_과제 목표:_
아래 자료 전체의 글을 한 줄도 고치지 말고 처음부터 끝까지 그대로 다시 적으세요. 답에는 그림을 빼고 글만 넣으세요.

_처리할 자료:_
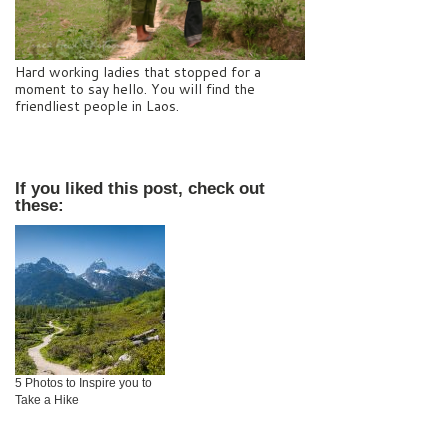
Hard working ladies that stopped for a
moment to say hello. You will find the
friendliest people in Laos.
If you liked this post, check out
these:
5 Photos to Inspire you to
Take a Hike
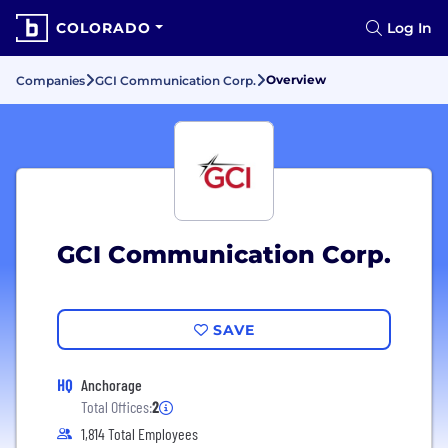
COLORADO
Log In
Overview
Companies
GCI Communication Corp.
GCI Communication Corp.
SAVE
HQ
Anchorage
Total Offices:
2
1,814 Total Employees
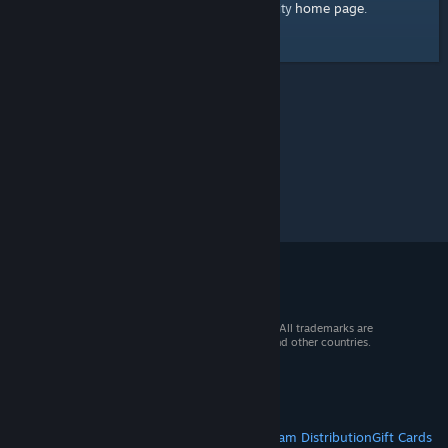
home page
Here's a link to the Steam Community
.
© 2026 Valve Corporation. All rights reserved. All trademarks are
property of their respective owners in the US and other countries.
VAT included in all prices where applicable.
Get Mobile Apps
STEAM
About Steam
Steam SSA
Steamworks
Steam Distribution
Gift Cards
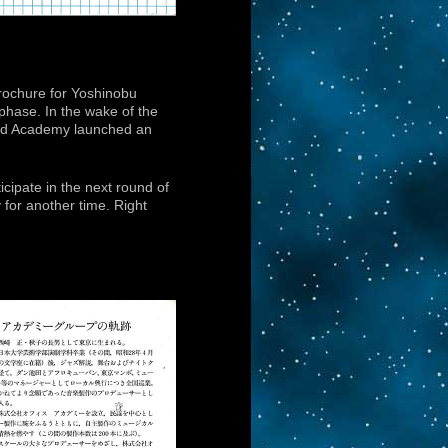
brochure for Yoshinobu
phase. In the wake of the
 and Academy launched an
icipate in the next round of
y for another time. Right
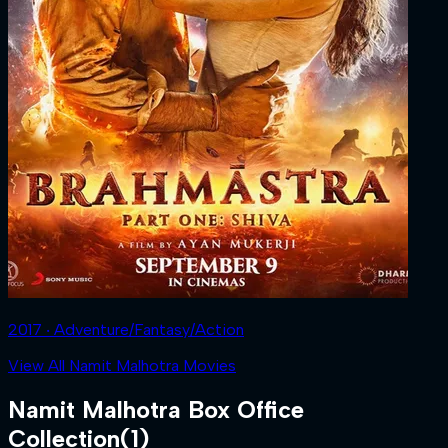
2017 ‧ Adventure/Fantasy/Action
View All Namit Malhotra Movies
Namit Malhotra
Box Office
Collection
(
1
)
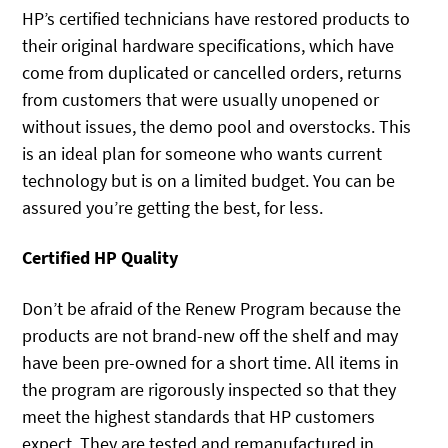
HP’s certified technicians have restored products to
their original hardware specifications, which have
come from duplicated or cancelled orders, returns
from customers that were usually unopened or
without issues, the demo pool and overstocks. This
is an ideal plan for someone who wants current
technology but is on a limited budget. You can be
assured you’re getting the best, for less.
Certified HP Quality
Don’t be afraid of the Renew Program because the
products are not brand-new off the shelf and may
have been pre-owned for a short time. All items in
the program are rigorously inspected so that they
meet the highest standards that HP customers
expect. They are tested and remanufactured in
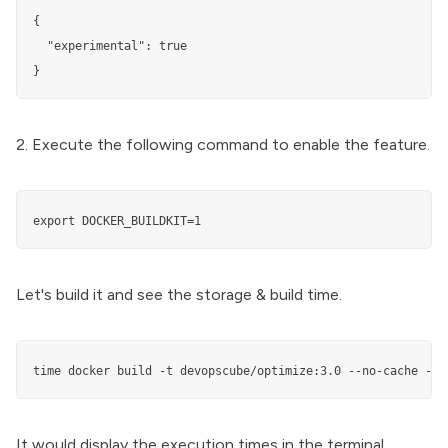
{

  "experimental": true

}
2. Execute the following command to enable the feature.
export DOCKER_BUILDKIT=1
Let's build it and see the storage & build time.
time docker build -t devopscube/optimize:3.0 --no-cache -f 
It would display the execution times in the terminal.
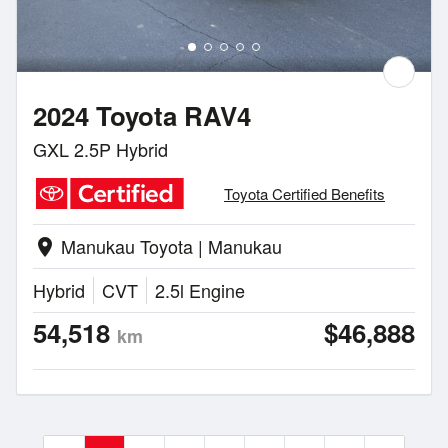
2024 Toyota RAV4
GXL 2.5P Hybrid
Toyota Certified Benefits
Manukau Toyota | Manukau
location_on
Hybrid
CVT
2.5l Engine
54,518
$46,888
km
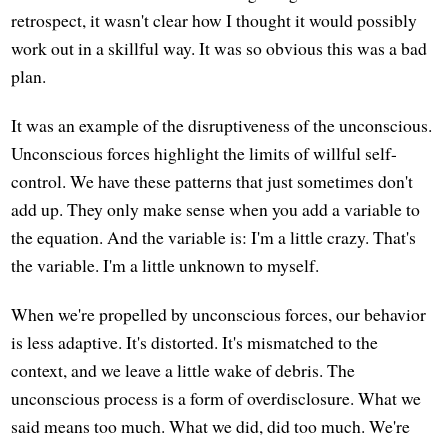
retrospect, it wasn't clear how I thought it would possibly
work out in a skillful way. It was so obvious this was a bad
plan.
It was an example of the disruptiveness of the unconscious.
Unconscious forces highlight the limits of willful self-
control. We have these patterns that just sometimes don't
add up. They only make sense when you add a variable to
the equation. And the variable is: I'm a little crazy. That's
the variable. I'm a little unknown to myself.
When we're propelled by unconscious forces, our behavior
is less adaptive. It's distorted. It's mismatched to the
context, and we leave a little wake of debris. The
unconscious process is a form of overdisclosure. What we
said means too much. What we did, did too much. We're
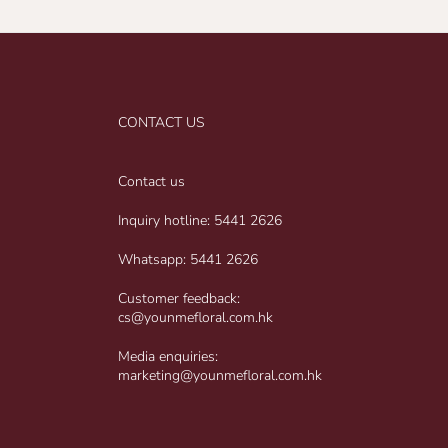
CONTACT US
Contact us
Inquiry hotline: 5441 2626
Whatsapp: 5441 2626
Customer feedback:
cs@younmefloral.com.hk
Media enquiries:
marketing@younmefloral.com.hk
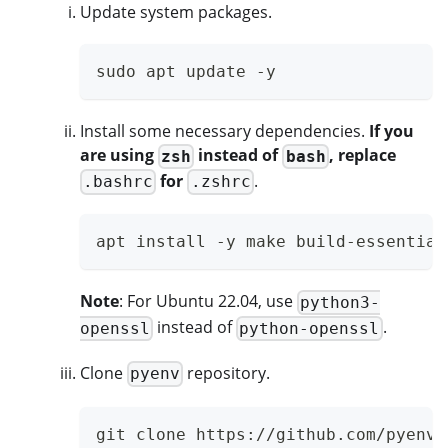
Update system packages.
sudo apt update -y
Install some necessary dependencies.
If you
are using
instead of
, replace
zsh
bash
for
.
.bashrc
.zshrc
apt install -y make build-essential
Note
: For Ubuntu 22.04, use
python3-
instead of
.
openssl
python-openssl
Clone
repository.
pyenv
git clone https://github.com/pyenv/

_과제 답안:_
Hard working ladies that stopped for a
moment to say hello. You will find the
friendliest people in Laos.
If you liked this post, check out
these:
5 Photos to Inspire you to
Take a Hike
COLORADO
Log In
Overview
Companies
GCI Communication Corp.
GCI Communication Corp.
SAVE
HQ
Anchorage
Total Offices:
2
1,814 Total Employees
home page
Here's a link to the Steam Community
.
© 2026 Valve Corporation. All rights reserved. All trademarks are
property of their respective owners in the US and other countries.
VAT included in all prices where applicable.
Get Mobile Apps
STEAM
About Steam
Steam SSA
Steamworks
Steam Distribution
Gift Cards
brochure for Yoshinobu
phase. In the wake of the
 and Academy launched an
icipate in the next round of
y for another time. Right
2017 ‧ Adventure/Fantasy/Action
View All Namit Malhotra Movies
Namit Malhotra
Box Office
Collection
(
1
)
HP’s certified technicians have restored products to
their original hardware specifications, which have
come from duplicated or cancelled orders, returns
from customers that were usually unopened or
without issues, the demo pool and overstocks. This
is an ideal plan for someone who wants current
technology but is on a limited budget. You can be
assured you’re getting the best, for less.
Certified HP Quality
Don’t be afraid of the Renew Program because the
products are not brand-new off the shelf and may
have been pre-owned for a short time. All items in
the program are rigorously inspected so that they
meet the highest standards that HP customers
expect. They are tested and remanufactured in
{

  "experimental": true

}
2. Execute the following command to enable the feature.
export DOCKER_BUILDKIT=1
Let's build it and see the storage & build time.
time docker build -t devopscube/optimize:3.0 --no-cache -f 
It would display the execution times in the terminal.
2024 Toyota RAV4
GXL 2.5P Hybrid
Toyota Certified Benefits
Manukau Toyota | Manukau
location_on
Hybrid
CVT
2.5l Engine
54,518
$46,888
km
retrospect, it wasn't clear how I thought it would possibly
work out in a skillful way. It was so obvious this was a bad
plan.
It was an example of the disruptiveness of the unconscious.
Unconscious forces highlight the limits of willful self-
control. We have these patterns that just sometimes don't
add up. They only make sense when you add a variable to
the equation. And the variable is: I'm a little crazy. That's
the variable. I'm a little unknown to myself.
When we're propelled by unconscious forces, our behavior
is less adaptive. It's distorted. It's mismatched to the
context, and we leave a little wake of debris. The
unconscious process is a form of overdisclosure. What we
said means too much. What we did, did too much. We're
CONTACT US
Contact us
Inquiry hotline: 5441 2626
Whatsapp: 5441 2626
Customer feedback:
cs@younmefloral.com.hk
Media enquiries:
marketing@younmefloral.com.hk
Update system packages.
sudo apt update -y
Install some necessary dependencies.
If you
are using
instead of
, replace
zsh
bash
for
.
.bashrc
.zshrc
apt install -y make build-essential
Note
: For Ubuntu 22.04, use
python3-
instead of
.
openssl
python-openssl
Clone
repository.
pyenv
git clone https://github.com/pyenv/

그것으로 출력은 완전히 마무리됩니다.